The public censure comes at an acutely sensitive time for GSK, which last week was served with a £200m-plus lawsuit from the combative New York state attorney general, Eliot Spitzer. He says the company committed fraud and endangered public health by suppressing studies showing Paxil - sold in the UK as Seroxat - could make under-18s suicidal.

The FDA letter says GSK's advert does not clearly explain the potential side effects of taking Paxil and of coming off the medicine. It also accused the campaign of failing to distinguish between severe social anxiety, for which Paxil can be prescribed, and normal shyness, which should not be treated medically. The FDA wrote: "The TV ad suggests that anyone experiencing anxiety, fear or self-consciousness in social or work situations is an appropriate candidate for Paxil."

The advert had already been altered before broadcast after the FDA raised concerns in private. The changes did not satisfy the regulator.

People in the ad are shown in social situations wearing badges expressing emotions such as "nervous" and "self-conscious". The side effects are described in voice over, but the FDA's letter says too much on-screen activity, background music, and unrelated captions act to distract the reader from this vital information. GSK said: "Although we disagree with the FDA we will be responding to the agency to address their concerns and to agree appropriate revisions for future commercials."

Unlike in the UK, television and newspaper advertising of drugs is permitted in the US. Paxil has sales of more than £3m a day, with more than half that in the US.

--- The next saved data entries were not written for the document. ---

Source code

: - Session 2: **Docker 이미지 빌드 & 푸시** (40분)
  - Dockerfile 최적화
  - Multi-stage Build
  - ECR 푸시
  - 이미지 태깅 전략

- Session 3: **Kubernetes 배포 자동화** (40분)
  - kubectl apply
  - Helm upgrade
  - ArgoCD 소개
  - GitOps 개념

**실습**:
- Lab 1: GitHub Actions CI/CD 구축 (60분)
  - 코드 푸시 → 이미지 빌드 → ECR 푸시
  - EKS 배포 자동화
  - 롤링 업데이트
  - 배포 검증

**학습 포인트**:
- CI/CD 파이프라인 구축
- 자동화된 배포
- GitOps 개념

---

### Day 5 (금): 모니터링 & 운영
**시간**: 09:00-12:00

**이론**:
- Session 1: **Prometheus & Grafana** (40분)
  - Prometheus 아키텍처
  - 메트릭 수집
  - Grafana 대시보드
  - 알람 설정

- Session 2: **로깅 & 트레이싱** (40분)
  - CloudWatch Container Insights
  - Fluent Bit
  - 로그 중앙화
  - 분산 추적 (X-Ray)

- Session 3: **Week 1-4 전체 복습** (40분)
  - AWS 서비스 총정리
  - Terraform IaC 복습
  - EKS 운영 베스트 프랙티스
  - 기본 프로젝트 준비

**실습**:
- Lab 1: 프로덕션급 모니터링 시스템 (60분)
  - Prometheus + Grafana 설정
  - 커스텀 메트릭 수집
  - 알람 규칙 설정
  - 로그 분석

Doctors were told last year not to prescribe the drug to under-18s after GSK handed regulators its trial results, showing it could increase the risk of teenage suicide. GSK has conducted nine trials of Paxil in under-18s, including five in depression, but Mr Spitzer's suit centres on the fact that only one was published in full.

On Thursday, GSK promised to publish summaries of the data from all nine studies of Paxil in under-18s. The data has previously only been fully available to regulators, not to doctors or the public. The summaries are expected to appear on the GSK website in the next few days, taking some of the heat out of a damning editorial in the respected medical journal The Lancet yesterday, which criticised GSK's response to Mr Spitzer's lawsuit. The editorial said: "GSK appears to be floundering in the semantic depths. While it has been earnestly parsing the meaning of 'suicidal thinking and acts' and 'publicly', it appears to have forgotten what lies behind those words - people." GSK says safety concerns over under-18s' use of Paxil emerged when the results of all its trials were added together, and it passed this information to regulators in a timely fashion last year.

THE OFFENDING ADVERT

SUFFERERS LABELLED

The "Hello, My Name Is..." campaign on US television featured potential Paxil users wearing badges labelling them "Afraid", "Nervous" or "Self-conscious".

WRONG CONTEXT

The regulator reminds GSK that Paxil is not to be used to alleviate nervousness in social situations, but is only for those with recognised medical conditions.

NOT CLEAR ENOUGH

GSK was also criticised for distracting the viewer from voice-over safety information with on-screen activity, unrelated captions and background music.

OFF THE AIR

The advert last ran a month ago and will be changed, in consultation with the regulator, before being broadcast again.